> [WORK TO COMPLETE]
[1] In the code-review notes, what upper bound on file size was adopted, and which Odoo setting does it match?
[2] Decide whether each statement agrees with the code-review notes. Answer yes or no for each, and quote the words from the notes that decide it.
(a) The filename validator runs after the file has been read.
(b) Eight of the eleven new tests are path-traversal cases.
(c) The Docker smoke test failed during the first 30 seconds of container boot.
[3] From the code-review notes, extract the passage between "The second finding" and "the tool makes.", inclusive.

> [QUOTED PASSAGE]
The Afternoon Review
By 13:27 the code-review feedback on the morning's PR #356 came back, and the two findings it surfaced were both the security-shaped kind. The first: filename validation. odoo_attach_file was accepting whatever filename the agent passed, then resolving it as workspace/<agentId>/<filename> for the readFile call. An agent driven by a prompt-injected user message could pass filename: "../../etc/passwd" and the plugin would happily attach the container's /etc/passwd to an Odoo record — exfiltration available to any agent with read access to the target record. The fix is a strict filename validator: no path separators, no .., no leading dots, the filename must look like a plain filename and nothing else. The validator runs ahead of any filesystem access.
The second finding is the OOM-shaped one. readFile + base64 encoding roughly triples a file's memory footprint, and an unbounded upload could OOM the plugin process well before the Odoo upload would have rejected it. The fix is a 25 MB upper bound (matching Odoo's default web.max_file_upload_size), checked via stat() before readFile(), so oversized files are rejected without ever being loaded into memory. The ENOENT handling moved to the stat() call too, because stat is now the first filesystem touch the tool makes.
The matching test suite picked up eleven new tests in this pass. Eight of them are path-traversal cases driven through it.each — variations of ../, embedded nulls, Unicode slashes, double-encoded percent escapes — each asserting the validator rejects them. One positive case asserts a plain receipt.pdf still works. Two size-cap tests assert that a file at exactly 25 MB succeeds and one at 25 MB + 1 bytes fails before any read. The eleven tests are the kind that get cited in a security questionnaire as this attack surface has been deliberately tested against.
The Smoke-Test Race
One CI fix landed late in the evening that's worth flagging because it's the third time this exact shape has shown up. The Docker smoke test was failing intermittently with config not writable errors during the first 30 seconds of container boot. The cause is that OpenClaw's startup runs a restart-then-chmod cycle on /openclaw-config — it briefly drops write permissions during a step that re-initialises the secrets bundle, then restores them. The previous smoke test was checking the permission once and failing if it caught the wrong tick. The fix polls the check across the first ~30 seconds with a backoff, so any single tick that lands during the chmod-down window doesn't fail the test.

> [RECORD EXCERPTS]
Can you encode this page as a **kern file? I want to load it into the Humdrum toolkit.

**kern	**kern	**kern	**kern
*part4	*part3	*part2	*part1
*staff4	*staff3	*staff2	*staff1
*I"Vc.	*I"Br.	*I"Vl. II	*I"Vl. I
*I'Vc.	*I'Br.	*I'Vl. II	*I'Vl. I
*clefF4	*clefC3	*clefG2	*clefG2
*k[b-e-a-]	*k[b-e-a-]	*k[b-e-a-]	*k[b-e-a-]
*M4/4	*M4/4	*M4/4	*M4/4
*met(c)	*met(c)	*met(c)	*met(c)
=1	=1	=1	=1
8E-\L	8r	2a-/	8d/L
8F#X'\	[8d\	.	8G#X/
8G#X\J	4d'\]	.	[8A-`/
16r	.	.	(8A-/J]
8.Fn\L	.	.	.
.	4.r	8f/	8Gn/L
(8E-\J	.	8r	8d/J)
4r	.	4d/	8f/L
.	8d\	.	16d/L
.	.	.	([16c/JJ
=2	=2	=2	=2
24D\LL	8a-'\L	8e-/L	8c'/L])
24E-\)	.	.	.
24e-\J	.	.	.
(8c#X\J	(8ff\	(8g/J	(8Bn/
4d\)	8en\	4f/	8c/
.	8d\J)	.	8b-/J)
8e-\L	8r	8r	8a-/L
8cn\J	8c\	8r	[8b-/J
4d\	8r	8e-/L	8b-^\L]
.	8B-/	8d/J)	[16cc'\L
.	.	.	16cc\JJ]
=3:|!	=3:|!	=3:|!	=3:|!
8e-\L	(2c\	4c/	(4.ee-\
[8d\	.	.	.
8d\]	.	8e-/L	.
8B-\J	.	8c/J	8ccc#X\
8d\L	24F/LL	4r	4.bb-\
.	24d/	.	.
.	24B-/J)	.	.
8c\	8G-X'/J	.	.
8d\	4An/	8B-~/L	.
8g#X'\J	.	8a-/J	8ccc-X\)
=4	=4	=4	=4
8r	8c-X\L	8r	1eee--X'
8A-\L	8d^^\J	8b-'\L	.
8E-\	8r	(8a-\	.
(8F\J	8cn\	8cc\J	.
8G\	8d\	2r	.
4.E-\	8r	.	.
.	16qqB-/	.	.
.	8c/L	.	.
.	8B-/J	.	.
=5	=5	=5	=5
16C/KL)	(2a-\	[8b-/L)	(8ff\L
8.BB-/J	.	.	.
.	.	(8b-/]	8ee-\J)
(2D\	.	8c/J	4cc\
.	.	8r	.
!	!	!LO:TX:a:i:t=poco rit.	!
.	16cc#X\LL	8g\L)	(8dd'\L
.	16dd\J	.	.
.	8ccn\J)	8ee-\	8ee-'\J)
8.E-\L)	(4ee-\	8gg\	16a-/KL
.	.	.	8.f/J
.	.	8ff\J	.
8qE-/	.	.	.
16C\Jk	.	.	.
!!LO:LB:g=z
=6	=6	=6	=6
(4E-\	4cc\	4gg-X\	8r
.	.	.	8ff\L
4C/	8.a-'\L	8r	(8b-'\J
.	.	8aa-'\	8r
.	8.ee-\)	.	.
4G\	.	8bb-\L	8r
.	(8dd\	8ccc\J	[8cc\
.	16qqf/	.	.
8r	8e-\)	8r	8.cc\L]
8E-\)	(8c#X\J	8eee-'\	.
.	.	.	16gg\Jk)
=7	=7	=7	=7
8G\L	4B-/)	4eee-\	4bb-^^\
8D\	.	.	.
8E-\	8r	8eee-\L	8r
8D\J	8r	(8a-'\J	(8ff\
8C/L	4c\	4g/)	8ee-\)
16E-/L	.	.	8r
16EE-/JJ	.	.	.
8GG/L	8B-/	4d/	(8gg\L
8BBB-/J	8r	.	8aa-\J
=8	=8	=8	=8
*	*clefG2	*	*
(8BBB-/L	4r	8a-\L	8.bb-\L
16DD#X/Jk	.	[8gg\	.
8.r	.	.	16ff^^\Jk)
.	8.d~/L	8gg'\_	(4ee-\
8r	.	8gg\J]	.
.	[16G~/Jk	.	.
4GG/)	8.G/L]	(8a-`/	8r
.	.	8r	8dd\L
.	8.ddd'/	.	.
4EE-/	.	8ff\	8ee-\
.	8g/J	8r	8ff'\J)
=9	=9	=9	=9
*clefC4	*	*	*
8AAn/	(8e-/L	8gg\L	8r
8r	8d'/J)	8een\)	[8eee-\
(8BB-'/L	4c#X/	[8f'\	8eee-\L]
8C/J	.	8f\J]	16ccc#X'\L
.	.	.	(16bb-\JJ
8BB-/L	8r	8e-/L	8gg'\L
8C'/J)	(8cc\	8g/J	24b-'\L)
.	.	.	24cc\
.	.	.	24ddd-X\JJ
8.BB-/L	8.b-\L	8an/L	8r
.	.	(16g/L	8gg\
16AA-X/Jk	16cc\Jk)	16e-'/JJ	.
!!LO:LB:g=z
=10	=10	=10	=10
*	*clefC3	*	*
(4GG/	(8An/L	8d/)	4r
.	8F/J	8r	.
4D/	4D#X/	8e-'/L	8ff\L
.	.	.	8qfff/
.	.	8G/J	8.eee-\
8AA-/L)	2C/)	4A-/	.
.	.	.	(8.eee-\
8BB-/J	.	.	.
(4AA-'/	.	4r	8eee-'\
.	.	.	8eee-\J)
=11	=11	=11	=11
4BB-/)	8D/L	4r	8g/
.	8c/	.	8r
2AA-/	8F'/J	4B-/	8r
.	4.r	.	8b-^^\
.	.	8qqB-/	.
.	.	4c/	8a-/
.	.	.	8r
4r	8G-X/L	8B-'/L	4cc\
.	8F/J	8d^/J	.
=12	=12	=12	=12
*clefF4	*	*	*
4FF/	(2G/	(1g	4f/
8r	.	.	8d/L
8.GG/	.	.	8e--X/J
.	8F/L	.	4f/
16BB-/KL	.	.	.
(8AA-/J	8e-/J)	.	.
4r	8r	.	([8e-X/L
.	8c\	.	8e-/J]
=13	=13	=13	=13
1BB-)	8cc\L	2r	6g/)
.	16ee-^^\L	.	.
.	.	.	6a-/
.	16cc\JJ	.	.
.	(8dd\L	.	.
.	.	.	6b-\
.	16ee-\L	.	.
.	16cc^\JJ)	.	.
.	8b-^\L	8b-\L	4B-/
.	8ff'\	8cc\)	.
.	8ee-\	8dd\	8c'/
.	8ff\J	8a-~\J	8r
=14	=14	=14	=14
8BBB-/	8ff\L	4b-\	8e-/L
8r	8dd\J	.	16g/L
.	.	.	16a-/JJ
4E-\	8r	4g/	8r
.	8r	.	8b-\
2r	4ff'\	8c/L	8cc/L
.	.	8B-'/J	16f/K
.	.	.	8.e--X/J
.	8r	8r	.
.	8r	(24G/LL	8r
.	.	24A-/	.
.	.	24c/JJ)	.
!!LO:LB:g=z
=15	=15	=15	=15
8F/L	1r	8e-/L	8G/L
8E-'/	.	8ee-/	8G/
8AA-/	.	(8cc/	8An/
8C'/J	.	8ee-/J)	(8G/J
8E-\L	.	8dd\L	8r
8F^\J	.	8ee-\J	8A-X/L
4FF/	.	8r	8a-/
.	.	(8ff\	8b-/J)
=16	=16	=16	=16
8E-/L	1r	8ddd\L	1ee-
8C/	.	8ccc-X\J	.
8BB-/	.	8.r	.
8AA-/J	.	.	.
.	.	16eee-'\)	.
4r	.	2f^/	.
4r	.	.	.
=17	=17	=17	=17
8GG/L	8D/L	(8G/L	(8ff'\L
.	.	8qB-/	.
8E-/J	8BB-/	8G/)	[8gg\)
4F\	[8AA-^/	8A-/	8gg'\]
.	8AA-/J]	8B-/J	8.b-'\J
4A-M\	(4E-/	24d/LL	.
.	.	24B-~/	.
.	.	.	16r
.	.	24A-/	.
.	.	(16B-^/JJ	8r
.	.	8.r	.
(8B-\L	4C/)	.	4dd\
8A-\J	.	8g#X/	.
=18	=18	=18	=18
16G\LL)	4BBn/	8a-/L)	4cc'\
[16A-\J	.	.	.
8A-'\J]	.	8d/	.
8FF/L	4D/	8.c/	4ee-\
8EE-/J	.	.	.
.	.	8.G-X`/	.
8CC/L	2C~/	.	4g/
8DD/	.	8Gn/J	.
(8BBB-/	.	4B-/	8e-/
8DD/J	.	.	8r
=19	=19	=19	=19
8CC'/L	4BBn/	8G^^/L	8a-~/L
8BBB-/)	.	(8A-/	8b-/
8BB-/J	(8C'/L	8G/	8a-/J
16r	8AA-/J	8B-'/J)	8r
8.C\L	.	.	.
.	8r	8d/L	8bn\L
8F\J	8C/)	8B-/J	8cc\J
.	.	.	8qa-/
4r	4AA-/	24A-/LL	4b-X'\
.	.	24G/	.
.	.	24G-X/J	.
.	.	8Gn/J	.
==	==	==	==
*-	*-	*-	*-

> [SOLUTIONS TO THE PROBLEMS]
[1] A 25 MB upper bound, matching Odoo's default web.max_file_upload_size.

[2]
(a) No: "The validator runs ahead of any filesystem access."
(b) Yes: "Eight of them are path-traversal cases driven through it.each"
(c) Yes: "failing intermittently with config not writable errors during the first 30 seconds of container boot"

[3]
The second finding is the OOM-shaped one. readFile + base64 encoding roughly triples a file's memory footprint, and an unbounded upload could OOM the plugin process well before the Odoo upload would have rejected it. The fix is a 25 MB upper bound (matching Odoo's default web.max_file_upload_size), checked via stat() before readFile(), so oversized files are rejected without ever being loaded into memory. The ENOENT handling moved to the stat() call too, because stat is now the first filesystem touch the tool makes.